Exercise brief:
Return the lines of the material below exactly, beginning with the line that has "DERNIERS ARTICLES" in it and finishing with the line that has "VISAS A LA LLEGADA" in it. Leave all pictures aside.

□ □ □ □ □ □ □

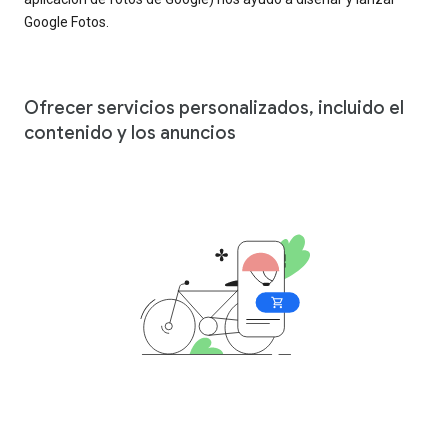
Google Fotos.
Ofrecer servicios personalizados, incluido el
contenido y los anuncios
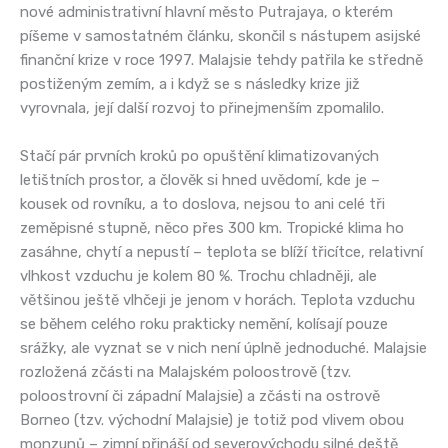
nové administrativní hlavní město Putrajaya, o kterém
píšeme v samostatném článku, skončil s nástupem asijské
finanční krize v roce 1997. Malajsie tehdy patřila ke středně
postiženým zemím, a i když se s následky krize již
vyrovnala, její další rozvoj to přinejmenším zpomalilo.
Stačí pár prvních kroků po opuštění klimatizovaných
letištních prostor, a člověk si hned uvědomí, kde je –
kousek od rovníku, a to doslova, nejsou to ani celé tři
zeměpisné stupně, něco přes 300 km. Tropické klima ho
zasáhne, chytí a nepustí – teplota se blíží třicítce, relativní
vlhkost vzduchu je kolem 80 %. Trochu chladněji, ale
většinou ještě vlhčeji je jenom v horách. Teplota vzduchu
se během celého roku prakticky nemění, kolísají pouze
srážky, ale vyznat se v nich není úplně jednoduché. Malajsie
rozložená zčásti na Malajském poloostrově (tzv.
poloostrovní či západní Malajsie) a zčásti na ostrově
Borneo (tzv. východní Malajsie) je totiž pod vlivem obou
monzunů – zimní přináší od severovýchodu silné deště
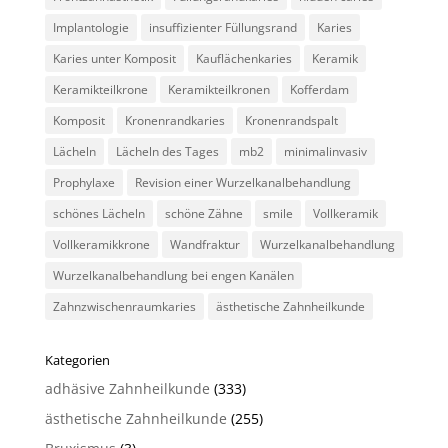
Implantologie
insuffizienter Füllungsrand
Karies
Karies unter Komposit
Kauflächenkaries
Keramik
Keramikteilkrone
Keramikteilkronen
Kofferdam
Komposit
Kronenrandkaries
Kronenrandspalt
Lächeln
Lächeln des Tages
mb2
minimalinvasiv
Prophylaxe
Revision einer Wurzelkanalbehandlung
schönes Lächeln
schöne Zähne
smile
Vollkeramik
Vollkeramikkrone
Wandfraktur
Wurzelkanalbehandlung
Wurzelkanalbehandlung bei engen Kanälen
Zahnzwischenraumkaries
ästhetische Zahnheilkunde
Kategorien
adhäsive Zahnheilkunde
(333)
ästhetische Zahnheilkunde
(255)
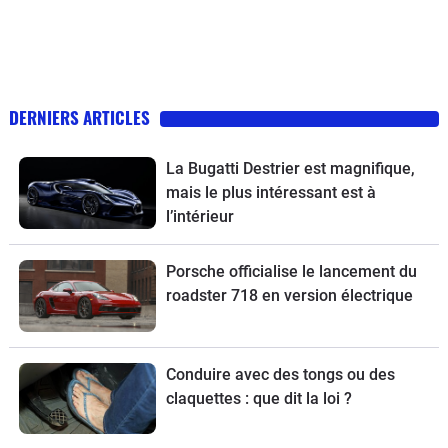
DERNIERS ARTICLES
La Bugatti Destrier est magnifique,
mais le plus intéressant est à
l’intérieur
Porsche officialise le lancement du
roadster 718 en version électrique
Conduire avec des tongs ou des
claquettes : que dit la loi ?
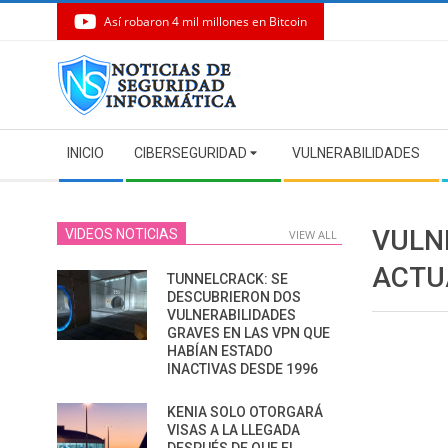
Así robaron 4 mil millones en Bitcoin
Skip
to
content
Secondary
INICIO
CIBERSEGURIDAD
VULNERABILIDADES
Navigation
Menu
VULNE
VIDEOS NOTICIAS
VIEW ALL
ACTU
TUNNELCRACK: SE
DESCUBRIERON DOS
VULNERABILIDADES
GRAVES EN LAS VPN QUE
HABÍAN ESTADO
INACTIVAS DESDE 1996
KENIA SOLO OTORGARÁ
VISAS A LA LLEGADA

□ □ □ □ □ □ □

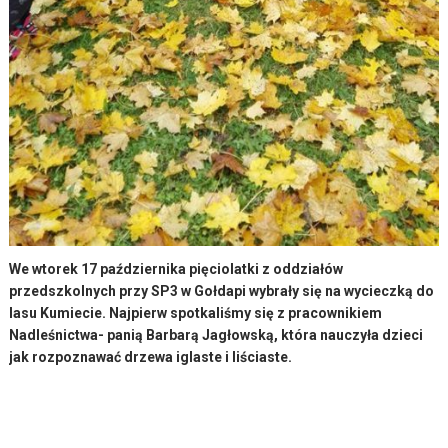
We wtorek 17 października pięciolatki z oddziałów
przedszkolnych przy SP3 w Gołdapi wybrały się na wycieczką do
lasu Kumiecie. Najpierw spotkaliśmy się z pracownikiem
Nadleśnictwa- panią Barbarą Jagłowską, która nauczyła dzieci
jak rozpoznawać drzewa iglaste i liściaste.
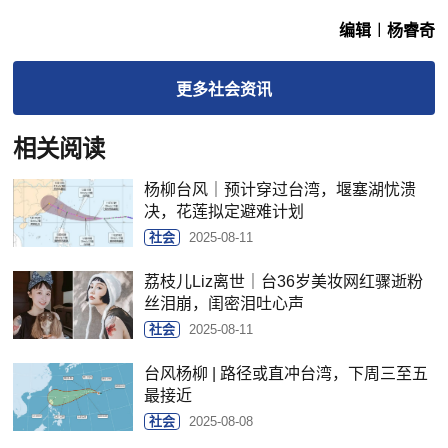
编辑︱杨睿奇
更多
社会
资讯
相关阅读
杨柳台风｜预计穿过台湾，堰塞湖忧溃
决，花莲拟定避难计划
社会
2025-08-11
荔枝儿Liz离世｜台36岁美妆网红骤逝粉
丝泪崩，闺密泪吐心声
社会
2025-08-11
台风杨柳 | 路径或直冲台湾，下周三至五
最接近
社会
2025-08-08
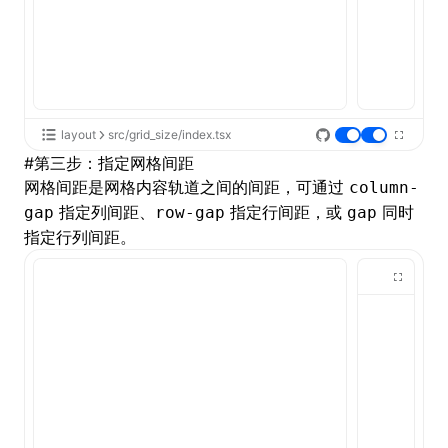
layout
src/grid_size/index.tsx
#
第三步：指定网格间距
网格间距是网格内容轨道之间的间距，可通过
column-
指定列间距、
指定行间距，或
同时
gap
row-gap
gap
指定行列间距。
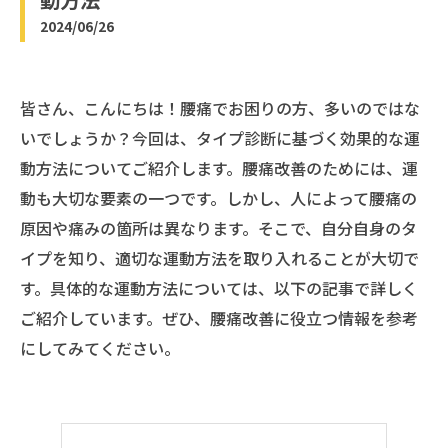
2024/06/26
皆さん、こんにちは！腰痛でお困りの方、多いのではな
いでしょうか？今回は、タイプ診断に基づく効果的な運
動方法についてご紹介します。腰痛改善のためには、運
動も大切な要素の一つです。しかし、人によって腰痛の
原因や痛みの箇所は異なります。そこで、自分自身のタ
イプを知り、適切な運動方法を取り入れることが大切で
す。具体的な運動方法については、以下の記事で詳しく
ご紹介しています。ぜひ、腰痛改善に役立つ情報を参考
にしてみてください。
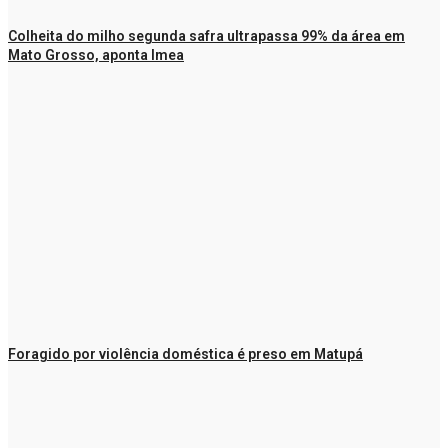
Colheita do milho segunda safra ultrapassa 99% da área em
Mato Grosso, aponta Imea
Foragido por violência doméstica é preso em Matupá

□ □ □ □ □ □ □

Result of this exercise:
DERNIERS ARTICLES
La Bugatti Destrier est magnifique,
mais le plus intéressant est à
l’intérieur
Porsche officialise le lancement du
roadster 718 en version électrique
Conduire avec des tongs ou des
claquettes : que dit la loi ?
Así robaron 4 mil millones en Bitcoin
Skip
to
content
Secondary
INICIO
CIBERSEGURIDAD
VULNERABILIDADES
Navigation
Menu
VULNE
VIDEOS NOTICIAS
VIEW ALL
ACTU
TUNNELCRACK: SE
DESCUBRIERON DOS
VULNERABILIDADES
GRAVES EN LAS VPN QUE
HABÍAN ESTADO
INACTIVAS DESDE 1996
KENIA SOLO OTORGARÁ
VISAS A LA LLEGADA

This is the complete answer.